Je regarde d'où provient cette voix qui semble s'adresser à moi et je distingue un bras qui se lève à trois tables de l'entrée. D'ordinaire je ne suis pas du tout à l'aise dans les bars ou les cafés, il y a cette atmosphère un peu particulière d'intimité et de convivialité mêlées qui me dérange, mais aujourd'hui, ce mal être s'est dissipé et je m'avance sans retenue, ignorant les regards qui coulent sur moi. Une espèce d'assurance m'habite et me dirige, comme si rien ne pouvait m'atteindre.

Je m'installe à table et dans la foulée, un serveur m'apporte un cappuccino.

- J'ai passé commande pour toi !

- C'est parfait, merci !

- Alors, comment tu vas ?

Je remue mon cappuccino distraitement et je me mets à sourire.

- C'est... très bizarre et en même temps, pas du tout.

- Tu as dû paniquer non ?

- Au début oui, et puis, ça s'est calmé.

- Tu comprends mieux à présent, enfin j'espère...

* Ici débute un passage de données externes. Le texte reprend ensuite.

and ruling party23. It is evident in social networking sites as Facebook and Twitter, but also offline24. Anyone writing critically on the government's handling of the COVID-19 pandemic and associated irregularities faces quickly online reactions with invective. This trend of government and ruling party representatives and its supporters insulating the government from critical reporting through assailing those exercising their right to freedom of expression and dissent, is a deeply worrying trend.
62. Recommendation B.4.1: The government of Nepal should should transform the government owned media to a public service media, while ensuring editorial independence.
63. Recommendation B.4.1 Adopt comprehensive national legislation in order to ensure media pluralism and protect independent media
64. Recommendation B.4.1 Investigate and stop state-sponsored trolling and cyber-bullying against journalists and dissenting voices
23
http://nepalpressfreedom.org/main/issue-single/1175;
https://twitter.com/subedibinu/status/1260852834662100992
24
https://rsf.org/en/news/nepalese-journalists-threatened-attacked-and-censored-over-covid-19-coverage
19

- Disons que cela me semble bien plus évident maintenant, comme si je m'étais voilé la face jusqu'ici et qu'on me mettait face au fait accompli.

- Alors tout va bien ? Je veux dire, tu acceptes ce qui t'arrive ?

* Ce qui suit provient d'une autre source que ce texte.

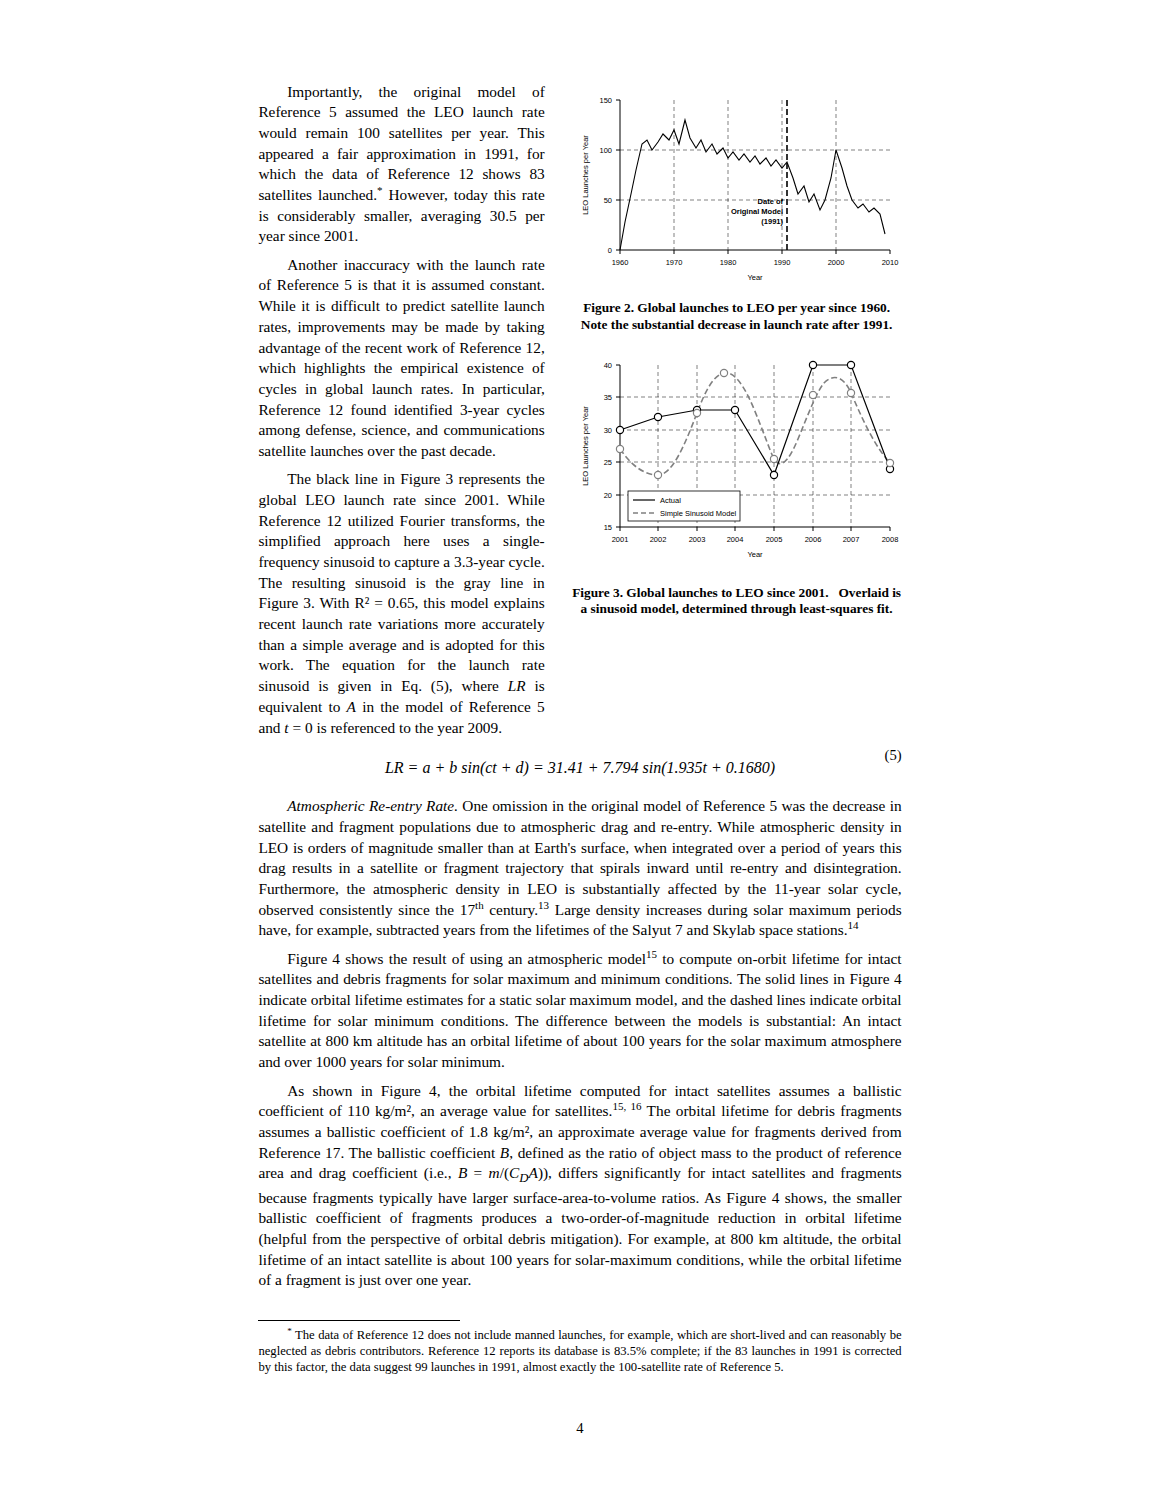Importantly, the original model of Reference 5 assumed the LEO launch rate would remain 100 satellites per year. This appeared a fair approximation in 1991, for which the data of Reference 12 shows 83 satellites launched.* However, today this rate is considerably smaller, averaging 30.5 per year since 2001.
Another inaccuracy with the launch rate of Reference 5 is that it is assumed constant. While it is difficult to predict satellite launch rates, improvements may be made by taking advantage of the recent work of Reference 12, which highlights the empirical existence of cycles in global launch rates. In particular, Reference 12 found identified 3-year cycles among defense, science, and communications satellite launches over the past decade.
The black line in Figure 3 represents the global LEO launch rate since 2001. While Reference 12 utilized Fourier transforms, the simplified approach here uses a single-frequency sinusoid to capture a 3.3-year cycle. The resulting sinusoid is the gray line in Figure 3. With R² = 0.65, this model explains recent launch rate variations more accurately than a simple average and is adopted for this work. The equation for the launch rate sinusoid is given in Eq. (5), where LR is equivalent to A in the model of Reference 5 and t = 0 is referenced to the year 2009.
150 100 50 0 1960 1970 1980 1990 2000 2010 Date of Original Model (1991) LEO Launches per Year Year
Figure 2. Global launches to LEO per year since 1960. Note the substantial decrease in launch rate after 1991.
40 35 30 25 20 15 2001 2002 2003 2004 2005 2006 2007 2008 Actual Simple Sinusoid Model LEO Launches per Year Year
Figure 3. Global launches to LEO since 2001. Overlaid is a sinusoid model, determined through least-squares fit.
LR = a + b sin(ct + d) = 31.41 + 7.794 sin(1.935t + 0.1680)
(5)
Atmospheric Re-entry Rate. One omission in the original model of Reference 5 was the decrease in satellite and fragment populations due to atmospheric drag and re-entry. While atmospheric density in LEO is orders of magnitude smaller than at Earth's surface, when integrated over a period of years this drag results in a satellite or fragment trajectory that spirals inward until re-entry and disintegration. Furthermore, the atmospheric density in LEO is substantially affected by the 11-year solar cycle, observed consistently since the 17th century.13 Large density increases during solar maximum periods have, for example, subtracted years from the lifetimes of the Salyut 7 and Skylab space stations.14
Figure 4 shows the result of using an atmospheric model15 to compute on-orbit lifetime for intact satellites and debris fragments for solar maximum and minimum conditions. The solid lines in Figure 4 indicate orbital lifetime estimates for a static solar maximum model, and the dashed lines indicate orbital lifetime for solar minimum conditions. The difference between the models is substantial: An intact satellite at 800 km altitude has an orbital lifetime of about 100 years for the solar maximum atmosphere and over 1000 years for solar minimum.
As shown in Figure 4, the orbital lifetime computed for intact satellites assumes a ballistic coefficient of 110 kg/m², an average value for satellites.15, 16 The orbital lifetime for debris fragments assumes a ballistic coefficient of 1.8 kg/m², an approximate average value for fragments derived from Reference 17. The ballistic coefficient B, defined as the ratio of object mass to the product of reference area and drag coefficient (i.e., B = m/(CDA)), differs significantly for intact satellites and fragments because fragments typically have larger surface-area-to-volume ratios. As Figure 4 shows, the smaller ballistic coefficient of fragments produces a two-order-of-magnitude reduction in orbital lifetime (helpful from the perspective of orbital debris mitigation). For example, at 800 km altitude, the orbital lifetime of an intact satellite is about 100 years for solar-maximum conditions, while the orbital lifetime of a fragment is just over one year.
* The data of Reference 12 does not include manned launches, for example, which are short-lived and can reasonably be neglected as debris contributors. Reference 12 reports its database is 83.5% complete; if the 83 launches in 1991 is corrected by this factor, the data suggest 99 launches in 1991, almost exactly the 100-satellite rate of Reference 5.
4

- Oui..., enfin je crois. Je t'avoue que ça me fait peur tout de même.

- J'imagine bien que ça doit être déstabilisant.

Je le fixe un instant, le regard qu'il me porte est bienveillant et il m'adresse un petit sourire pour m'encourager à continuer.

- Je suis perplexe, et je me demande si la folie me guette...

- Non, pas la folie, être ici, c'est juste une étape, une manière pour toi d'en apprendre plus sur qui tu es vraiment, tu comprends ?

- D'accord, mais, c'est tout de même très paradoxal ce qui se passe, non ? Depuis vendredi dernier alors je...

Je m'interromps car j'ai la gorge serrée soudain, une foule de questions me traversent l'esprit et elles me terrifient :

- Qu'est-ce qui va se passer après, quand je vais « rentrer chez moi » ? Est-ce que je vais redevenir comme avant ?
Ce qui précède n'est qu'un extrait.